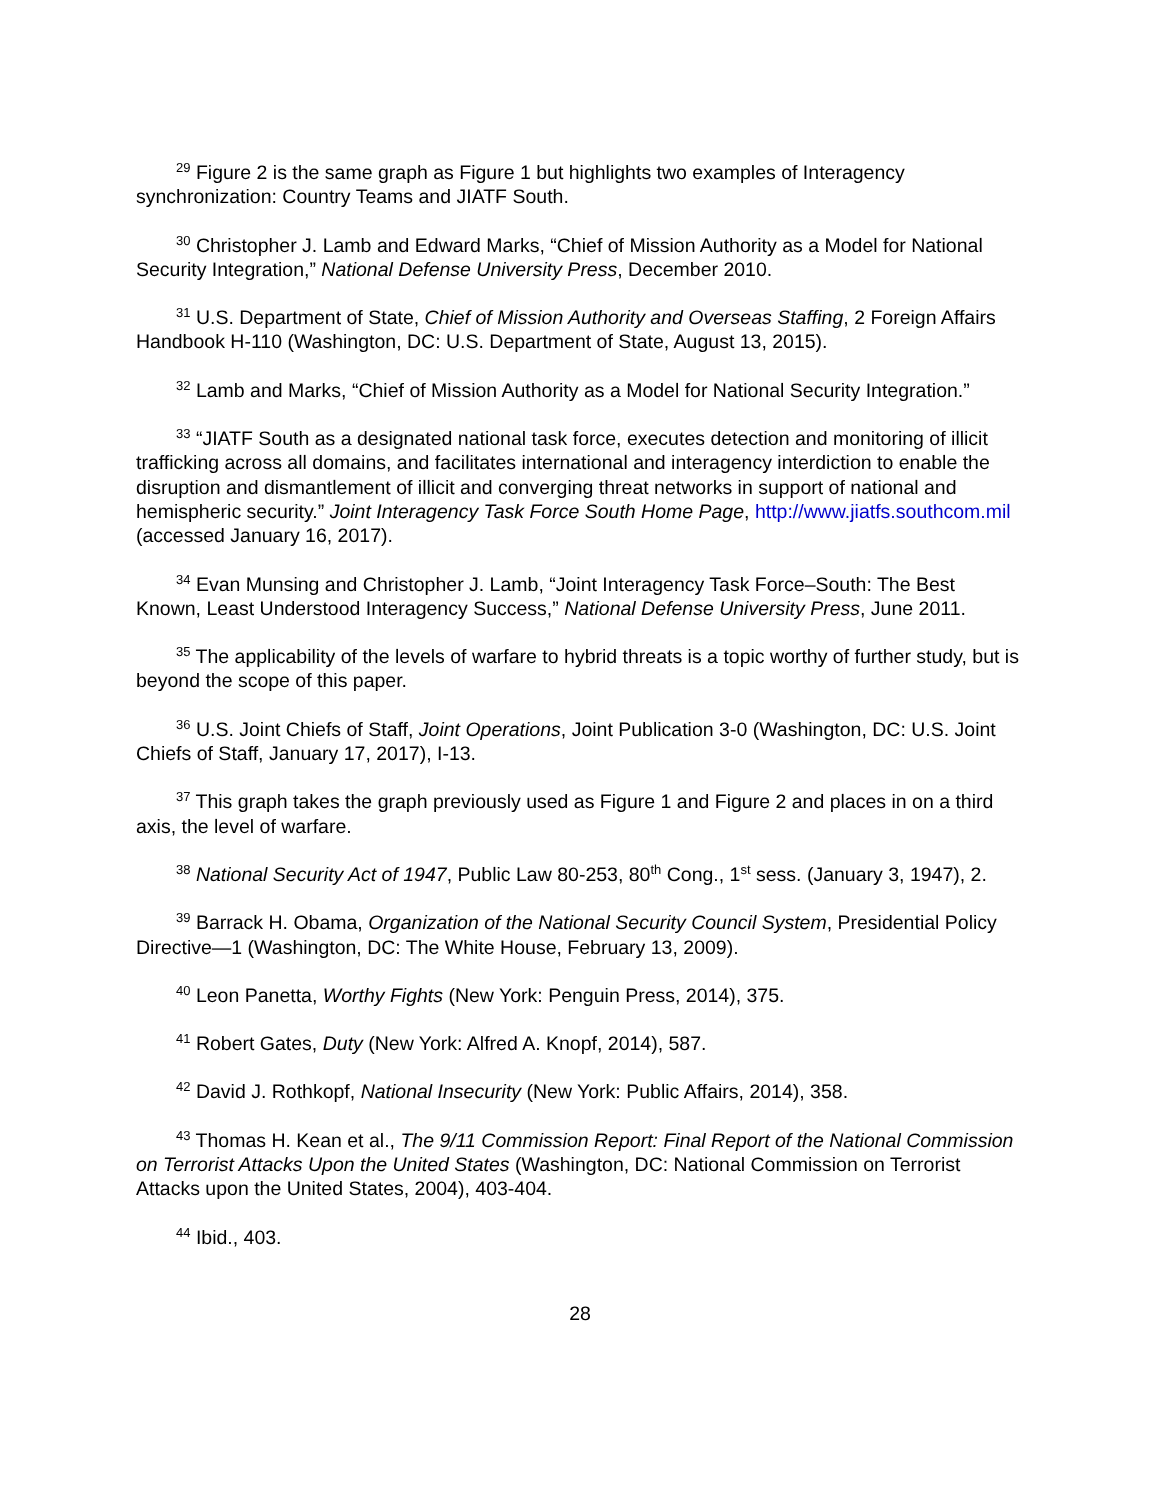<sup>29</sup> Figure 2 is the same graph as Figure 1 but highlights two examples of Interagency synchronization: Country Teams and JIATF South.
<sup>30</sup> Christopher J. Lamb and Edward Marks, “Chief of Mission Authority as a Model for National Security Integration,” National Defense University Press, December 2010.
<sup>31</sup> U.S. Department of State, Chief of Mission Authority and Overseas Staffing, 2 Foreign Affairs Handbook H-110 (Washington, DC: U.S. Department of State, August 13, 2015).
<sup>32</sup> Lamb and Marks, “Chief of Mission Authority as a Model for National Security Integration.”
<sup>33</sup> “JIATF South as a designated national task force, executes detection and monitoring of illicit trafficking across all domains, and facilitates international and interagency interdiction to enable the disruption and dismantlement of illicit and converging threat networks in support of national and hemispheric security.” Joint Interagency Task Force South Home Page, http://www.jiatfs.southcom.mil (accessed January 16, 2017).
<sup>34</sup> Evan Munsing and Christopher J. Lamb, “Joint Interagency Task Force–South: The Best Known, Least Understood Interagency Success,” National Defense University Press, June 2011.
<sup>35</sup> The applicability of the levels of warfare to hybrid threats is a topic worthy of further study, but is beyond the scope of this paper.
<sup>36</sup> U.S. Joint Chiefs of Staff, Joint Operations, Joint Publication 3-0 (Washington, DC: U.S. Joint Chiefs of Staff, January 17, 2017), I-13.
<sup>37</sup> This graph takes the graph previously used as Figure 1 and Figure 2 and places in on a third axis, the level of warfare.
<sup>38</sup> National Security Act of 1947, Public Law 80-253, 80<sup>th</sup> Cong., 1<sup>st</sup> sess. (January 3, 1947), 2.
<sup>39</sup> Barrack H. Obama, Organization of the National Security Council System, Presidential Policy Directive—1 (Washington, DC: The White House, February 13, 2009).
<sup>40</sup> Leon Panetta, Worthy Fights (New York: Penguin Press, 2014), 375.
<sup>41</sup> Robert Gates, Duty (New York: Alfred A. Knopf, 2014), 587.
<sup>42</sup> David J. Rothkopf, National Insecurity (New York: Public Affairs, 2014), 358.
<sup>43</sup> Thomas H. Kean et al., The 9/11 Commission Report: Final Report of the National Commission on Terrorist Attacks Upon the United States (Washington, DC: National Commission on Terrorist Attacks upon the United States, 2004), 403-404.
<sup>44</sup> Ibid., 403.
28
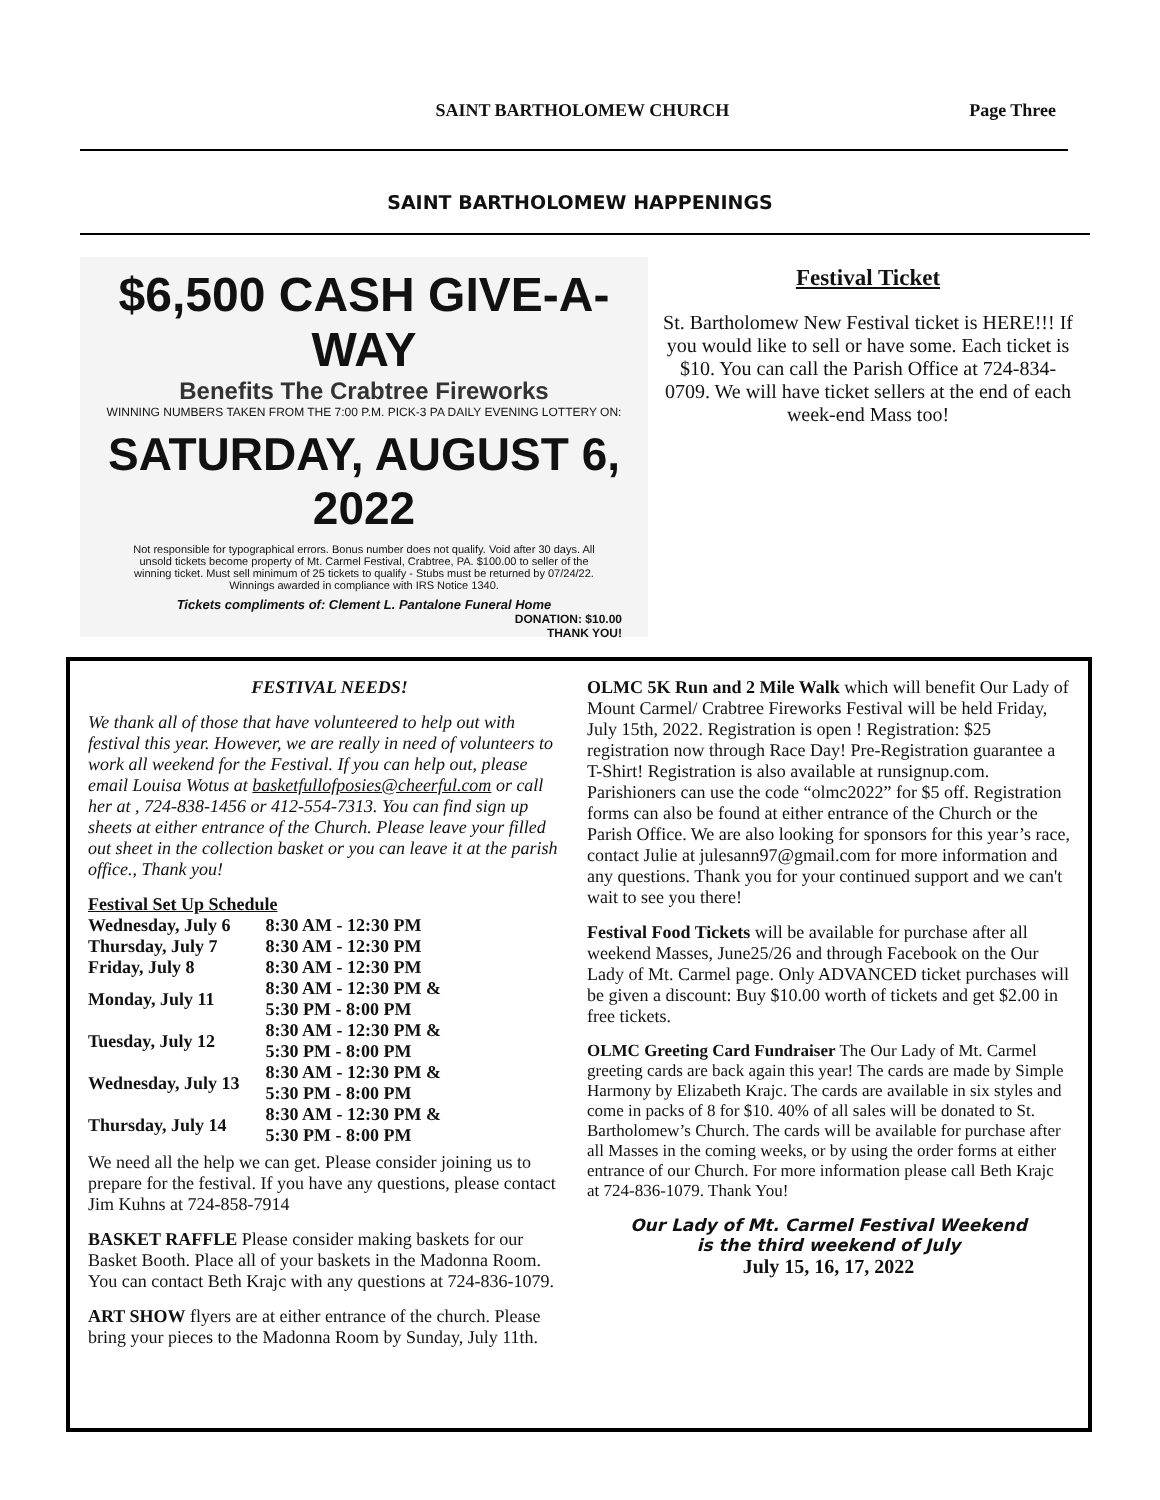SAINT BARTHOLOMEW CHURCH Page Three
SAINT BARTHOLOMEW HAPPENINGS
$6,500 CASH GIVE-A-WAY
Benefits The Crabtree Fireworks
WINNING NUMBERS TAKEN FROM THE 7:00 P.M. PICK-3 PA DAILY EVENING LOTTERY ON:
SATURDAY, AUGUST 6, 2022
Not responsible for typographical errors. Bonus number does not qualify. Void after 30 days. All unsold tickets become property of Mt. Carmel Festival, Crabtree, PA. $100.00 to seller of the winning ticket. Must sell minimum of 25 tickets to qualify - Stubs must be returned by 07/24/22. Winnings awarded in compliance with IRS Notice 1340.
Tickets compliments of: Clement L. Pantalone Funeral Home
DONATION: $10.00
THANK YOU!
Festival Ticket
St. Bartholomew New Festival ticket is HERE!!! If you would like to sell or have some. Each ticket is $10. You can call the Parish Office at 724-834-0709. We will have ticket sellers at the end of each week-end Mass too!
FESTIVAL NEEDS!
We thank all of those that have volunteered to help out with festival this year. However, we are really in need of volunteers to work all weekend for the Festival. If you can help out, please email Louisa Wotus at basketfullofposies@cheerful.com or call her at , 724-838-1456 or 412-554-7313. You can find sign up sheets at either entrance of the Church. Please leave your filled out sheet in the collection basket or you can leave it at the parish office., Thank you!
Festival Set Up Schedule
| Wednesday, July 6 | 8:30 AM - 12:30 PM |
| Thursday, July 7 | 8:30 AM - 12:30 PM |
| Friday, July 8 | 8:30 AM - 12:30 PM |
| Monday, July 11 | 8:30 AM - 12:30 PM & 5:30 PM - 8:00 PM |
| Tuesday, July 12 | 8:30 AM - 12:30 PM & 5:30 PM - 8:00 PM |
| Wednesday, July 13 | 8:30 AM - 12:30 PM & 5:30 PM - 8:00 PM |
| Thursday, July 14 | 8:30 AM - 12:30 PM & 5:30 PM - 8:00 PM |
We need all the help we can get. Please consider joining us to prepare for the festival. If you have any questions, please contact Jim Kuhns at 724-858-7914
BASKET RAFFLE Please consider making baskets for our Basket Booth. Place all of your baskets in the Madonna Room. You can contact Beth Krajc with any questions at 724-836-1079.
ART SHOW flyers are at either entrance of the church. Please bring your pieces to the Madonna Room by Sunday, July 11th.
OLMC 5K Run and 2 Mile Walk which will benefit Our Lady of Mount Carmel/ Crabtree Fireworks Festival will be held Friday, July 15th, 2022. Registration is open ! Registration: $25 registration now through Race Day! Pre-Registration guarantee a T-Shirt! Registration is also available at runsignup.com. Parishioners can use the code “olmc2022” for $5 off. Registration forms can also be found at either entrance of the Church or the Parish Office. We are also looking for sponsors for this year’s race, contact Julie at julesann97@gmail.com for more information and any questions. Thank you for your continued support and we can't wait to see you there!
Festival Food Tickets will be available for purchase after all weekend Masses, June25/26 and through Facebook on the Our Lady of Mt. Carmel page. Only ADVANCED ticket purchases will be given a discount: Buy $10.00 worth of tickets and get $2.00 in free tickets.
OLMC Greeting Card Fundraiser The Our Lady of Mt. Carmel greeting cards are back again this year! The cards are made by Simple Harmony by Elizabeth Krajc. The cards are available in six styles and come in packs of 8 for $10. 40% of all sales will be donated to St. Bartholomew’s Church. The cards will be available for purchase after all Masses in the coming weeks, or by using the order forms at either entrance of our Church. For more information please call Beth Krajc at 724-836-1079. Thank You!
Our Lady of Mt. Carmel Festival Weekend
is the third weekend of July
July 15, 16, 17, 2022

» DIRECTIVE: State how many lines in the records above contain the word "Room", giving only the number.

» ANSWER SECTION: 2